6 Tips for Designers Working Remotely

Remember the days in the not-so-distant past when all employees worked under one roof? This arrangement seems to be fading fast. Today, it’s not uncommon for telecommuter team members to be spread out across the country—or even the globe.

With continued advancements in technology, creative departments and agencies are becoming more geographically dispersed. In fact, according to research conducted for The Creative Team of the Future project, more than eight in 10 industry practitioners said they expect the number of creative professionals who work remotely to increase in the next three to five years.

The bottom line: If you’re not already collaborating with colleagues in different time zones (or working remotely yourself), you probably will be. As such, consider these tips for effectively managing remote working relationships:

Keep in close contact

From virtual meeting tools like Skype and GoToMeeting to phone, e-mail and IM, there’s no shortage of ways to stay in touch. Identify the communication preferences of your co-workers to keep the information flowing. If you’re a manager, periodically assemble the entire staff for an in-person meeting, even if it’s only once or twice a year. In terms of building team morale and maintaining productive work relationships, there’s still no substitute for face time.

Spark (virtual) water cooler conversations

In traditional office settings, the informal discussions that take place in the break room or at departmental happy hours help to build team morale and establish camaraderie. Try to simulate this dynamic by sending occasional e-mails to your team with links to stories that will foster interesting design discussions or elicit a few laughs. A little levity can go a long way toward building rapport. Plus, who doesn’t love a good Comic Sans joke?

Mitigate misunderstandings

Avoid problems by taking conversations of a highly sensitive or complicated nature offline. Rather than shooting off an email or IM (where it’s hard to read tone), it’s better to pick up the phone or save the discussion for the next time you see your colleague in person, if the subject matter can wait.

Squash squabbles quickly

Despite your best efforts, interpersonal issues may arise from time to time.
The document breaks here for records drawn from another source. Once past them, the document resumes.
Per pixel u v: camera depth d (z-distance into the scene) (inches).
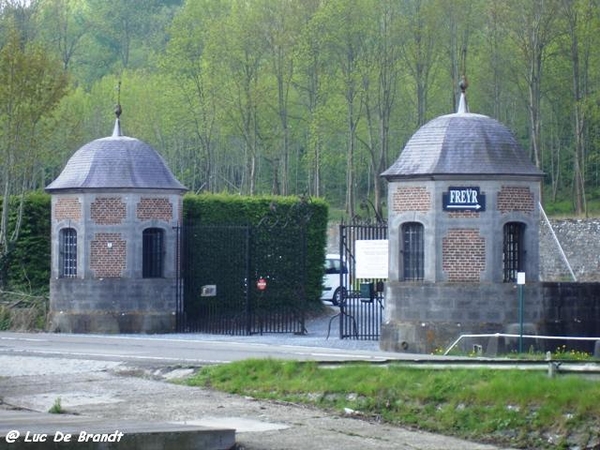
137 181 4037.9
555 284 3312.0
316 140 6658.5
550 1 6176.2
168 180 4109.3
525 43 6294.3
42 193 4576.8
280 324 4128.9
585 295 3326.8
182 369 2551.7
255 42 6491.1
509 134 3417.8
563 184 7834.6
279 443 1849.2
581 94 6633.9
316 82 6692.9
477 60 6761.8
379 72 6540.4
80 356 2920.8
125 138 4180.6
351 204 6727.4
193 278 4114.2
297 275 4133.9
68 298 4062.5
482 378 2074.3
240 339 3695.9
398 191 3395.7
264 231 4136.3
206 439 1772.9
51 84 4520.2
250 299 4050.2
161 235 4097.0
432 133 3410.4
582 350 3265.3
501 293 3270.2
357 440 1882.4
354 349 3346.5
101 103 7416.3
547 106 7731.3
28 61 4475.9
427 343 3289.9
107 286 4030.5
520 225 3356.3
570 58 6638.8
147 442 1718.8
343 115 6673.2
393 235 3395.7
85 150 4156.0
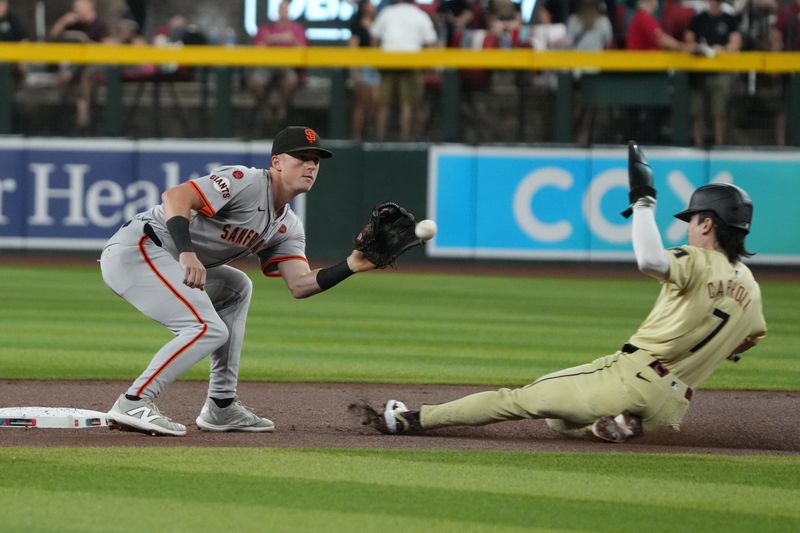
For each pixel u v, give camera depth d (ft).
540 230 188.65
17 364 94.12
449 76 185.98
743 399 84.28
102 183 191.31
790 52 184.96
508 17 192.44
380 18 190.19
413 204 189.26
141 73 191.21
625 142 186.60
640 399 61.57
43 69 192.65
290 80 188.55
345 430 69.15
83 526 45.44
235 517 47.16
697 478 56.49
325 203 189.26
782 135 185.37
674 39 185.88
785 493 53.67
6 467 55.57
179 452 59.82
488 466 58.03
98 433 65.62
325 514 47.96
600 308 143.33
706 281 60.95
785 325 132.16
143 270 63.16
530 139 189.26
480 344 111.55
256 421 67.87
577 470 57.57
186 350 62.95
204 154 189.67
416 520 47.42
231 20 228.22
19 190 191.93
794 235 185.88
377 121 189.88
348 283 169.27
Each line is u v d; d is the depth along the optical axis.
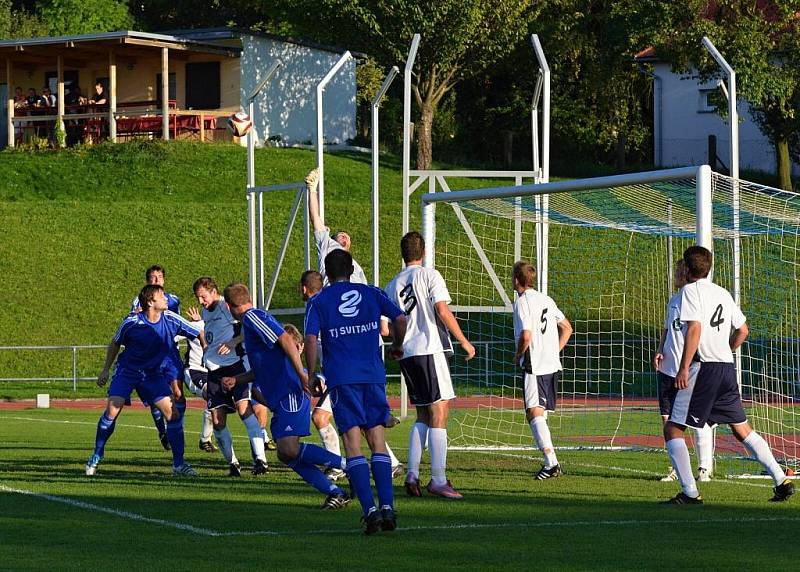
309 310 18.36
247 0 113.00
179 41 90.62
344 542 16.89
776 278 46.91
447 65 88.88
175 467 26.03
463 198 31.36
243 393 25.95
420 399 22.41
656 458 30.42
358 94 107.56
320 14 89.38
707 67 81.06
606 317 60.38
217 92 96.25
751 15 79.75
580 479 25.56
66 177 83.31
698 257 21.80
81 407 50.19
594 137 107.19
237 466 25.91
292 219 40.06
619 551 16.23
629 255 64.25
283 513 19.84
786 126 84.12
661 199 30.59
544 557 15.74
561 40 99.25
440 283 22.50
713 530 18.20
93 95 99.50
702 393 21.44
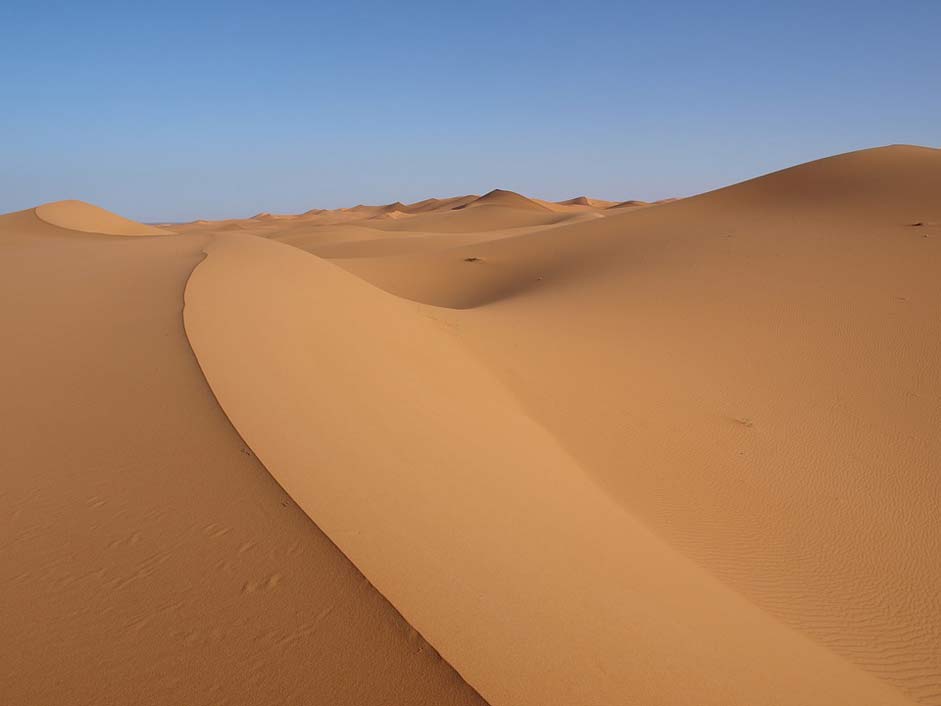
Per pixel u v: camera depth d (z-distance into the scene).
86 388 7.26
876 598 9.07
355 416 7.56
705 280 27.14
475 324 21.30
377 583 4.04
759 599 8.53
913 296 22.31
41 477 5.52
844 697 5.56
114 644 3.73
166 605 3.98
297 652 3.56
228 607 3.92
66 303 11.33
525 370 17.08
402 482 6.02
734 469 12.78
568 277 33.56
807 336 20.27
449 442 8.20
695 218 44.34
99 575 4.29
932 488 12.34
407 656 3.47
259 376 7.80
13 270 15.58
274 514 4.77
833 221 36.16
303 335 10.51
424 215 143.00
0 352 8.73
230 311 10.62
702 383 17.38
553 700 3.46
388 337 13.66
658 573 6.95
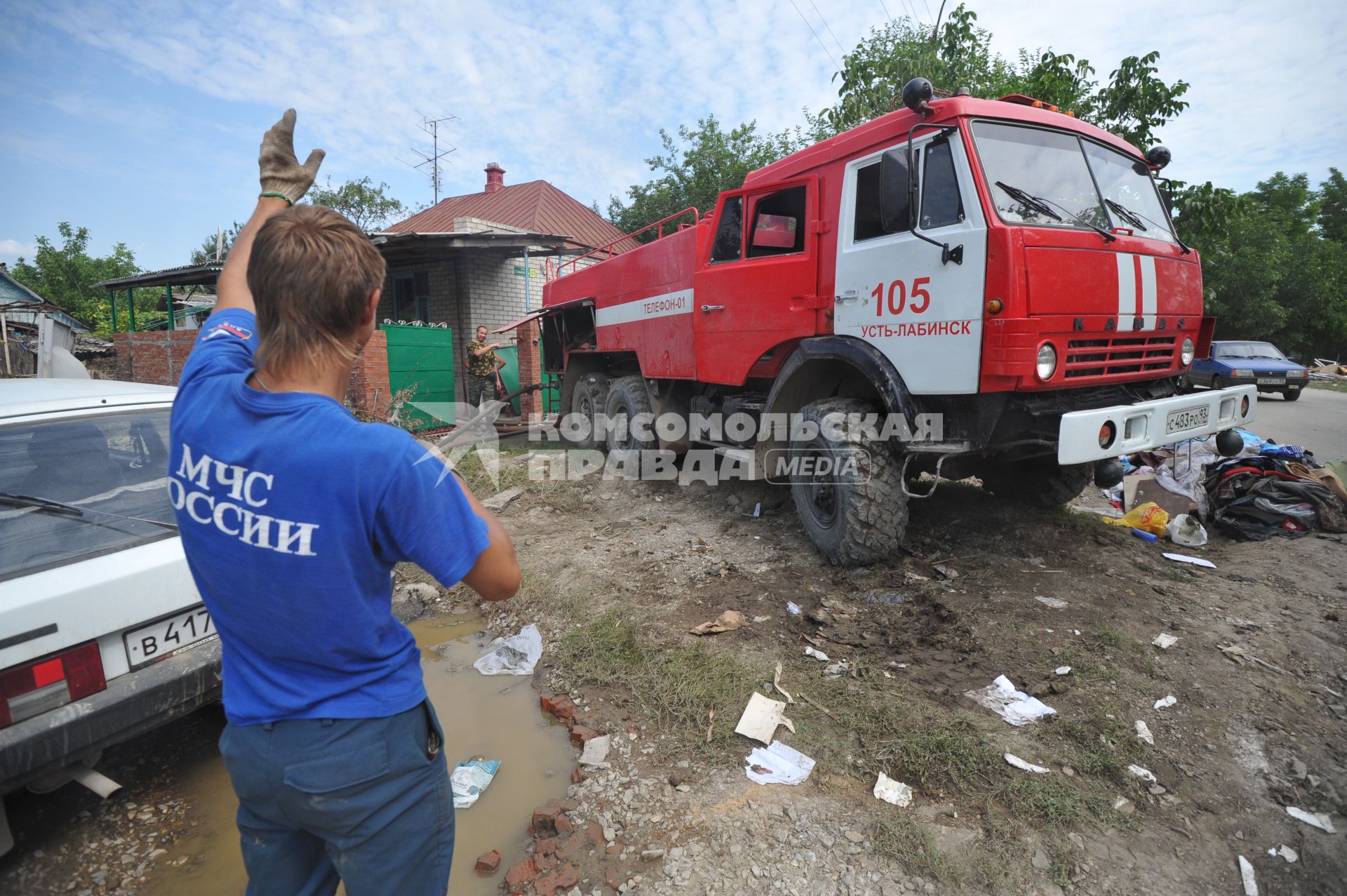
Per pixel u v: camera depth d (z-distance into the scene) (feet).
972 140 11.70
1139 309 12.35
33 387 9.77
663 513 19.34
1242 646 10.69
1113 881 6.63
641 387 23.31
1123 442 11.61
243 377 3.88
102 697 7.16
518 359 38.70
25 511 7.70
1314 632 11.04
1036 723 8.93
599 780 8.37
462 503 3.89
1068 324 11.28
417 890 4.28
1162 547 15.30
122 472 8.80
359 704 3.85
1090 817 7.35
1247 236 96.63
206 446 3.75
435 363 33.81
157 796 8.55
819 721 9.21
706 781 8.22
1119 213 13.35
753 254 16.66
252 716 3.84
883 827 7.30
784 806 7.70
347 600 3.68
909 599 12.71
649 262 21.39
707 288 17.87
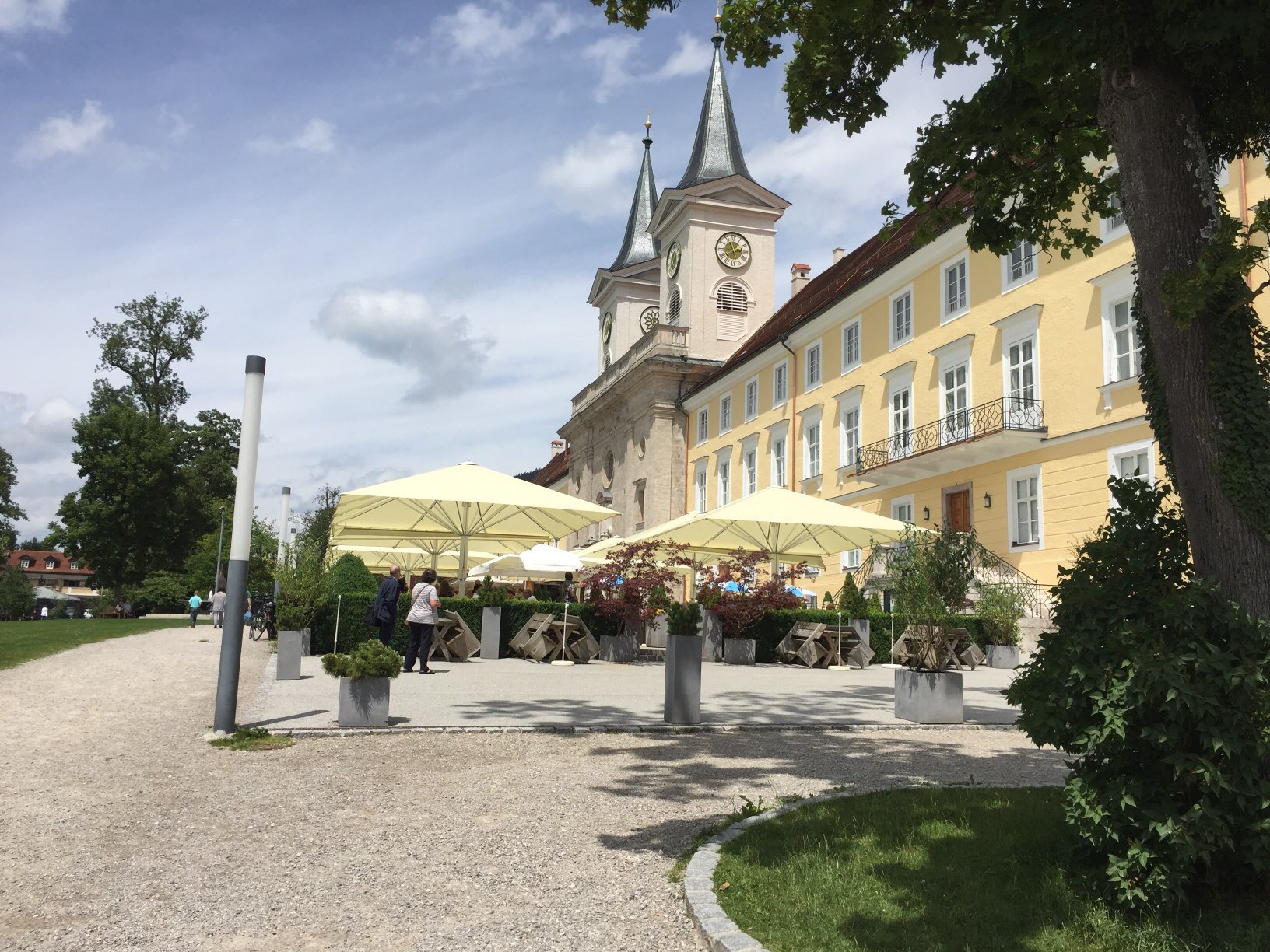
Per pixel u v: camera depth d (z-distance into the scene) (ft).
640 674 54.34
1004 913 13.98
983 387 82.89
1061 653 15.25
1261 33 16.08
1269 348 16.05
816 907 14.21
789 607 70.54
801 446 117.50
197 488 203.62
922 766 27.02
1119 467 67.67
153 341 205.16
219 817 20.03
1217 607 14.15
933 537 38.60
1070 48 17.87
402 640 59.16
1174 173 16.81
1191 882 13.99
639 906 14.79
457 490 58.80
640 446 163.53
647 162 206.49
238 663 30.07
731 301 158.92
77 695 38.55
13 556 444.96
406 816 20.26
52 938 13.26
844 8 22.53
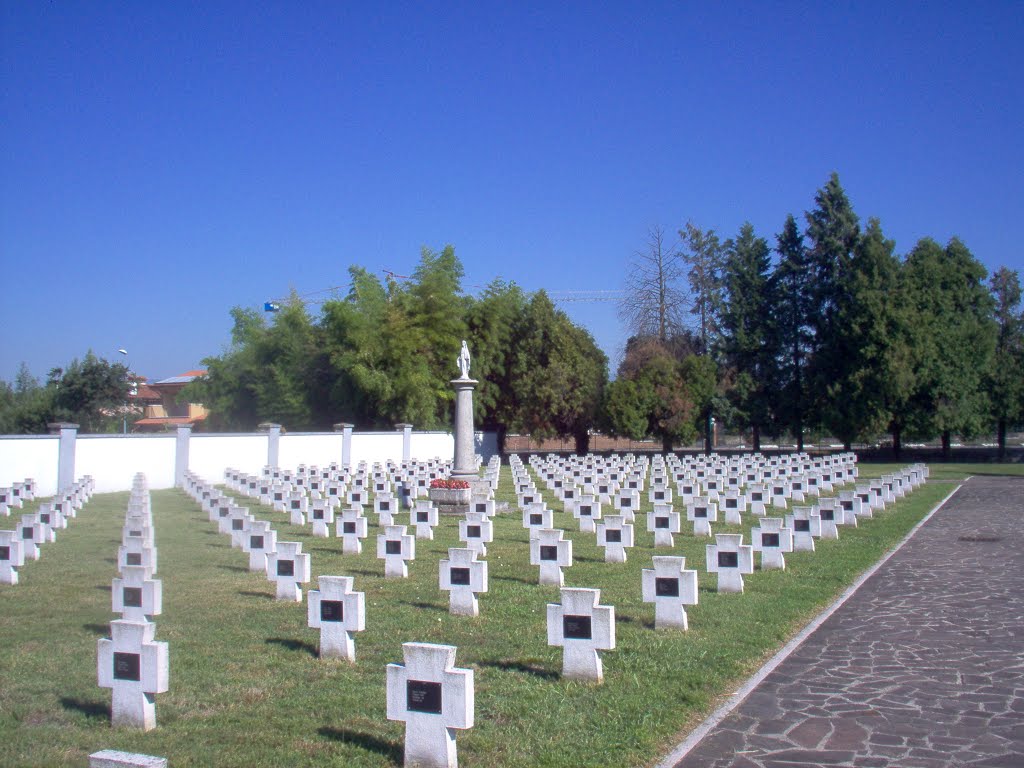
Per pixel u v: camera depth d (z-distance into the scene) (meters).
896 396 51.09
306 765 6.18
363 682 8.09
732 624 10.26
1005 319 63.12
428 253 54.78
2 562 13.12
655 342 59.00
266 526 14.22
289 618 10.77
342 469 35.28
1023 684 7.88
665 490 24.14
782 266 59.38
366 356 49.00
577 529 20.02
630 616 10.86
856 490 22.06
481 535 15.98
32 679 8.24
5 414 54.16
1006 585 12.70
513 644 9.45
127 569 10.33
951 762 6.08
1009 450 59.38
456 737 6.48
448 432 50.50
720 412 57.53
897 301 52.69
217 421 59.94
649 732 6.68
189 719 7.13
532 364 56.62
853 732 6.70
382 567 14.81
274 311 59.25
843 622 10.48
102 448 30.78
Whether you find yourself in a heated disagreement or simply don’t see eye to eye with a colleague, don’t let tension fester. Instead, schedule a call to talk things through and clear the air. If multiple people are involved, get everyone on the call to ensure all parties are on the same page.

Be respectful of time

When scheduling virtual meetings or conference calls, keep everyone’s local time in mind. Sites like timeanddate.com and Time Zone Converter exist to help you figure out what time would be most convenient for participants. Also, eliminate confusion by providing specific time zone information in the invitation (e.g., “The brainstorming meeting is set for April 27, 4 p.m. EST/1 p.m. PST.”).

Aim to accommodate

If you’re new to a remote working situation, realize that you may need to be extra flexible, especially in the beginning. If few people share your arrangement, you might be under more scrutiny from your boss and peers. As such, provide frequent status updates and be easily reachable. Keep in mind that you might need to field phone calls or respond to e-mail outside of core business hours, at least until everyone gets to know your schedule.

In addition, make sure you’re fully engaged whenever you interact with colleagues from your remote location. If you are participating in a virtual meeting via video chat, for instance, you’ll want to dress appropriately and tidy up your workspace. Show colleagues that you take these discussions seriously by closing yourself off to potential disruptions. The sound of honking horns, clanking dishes or barking dogs in the background won’t endear you to anyone.

Regardless of how hard you’re working, you won’t help your cause if you present an unpolished image. After all, despite the rise in remote working, the myth of the distracted pajama-clad telecommuter is alive and well.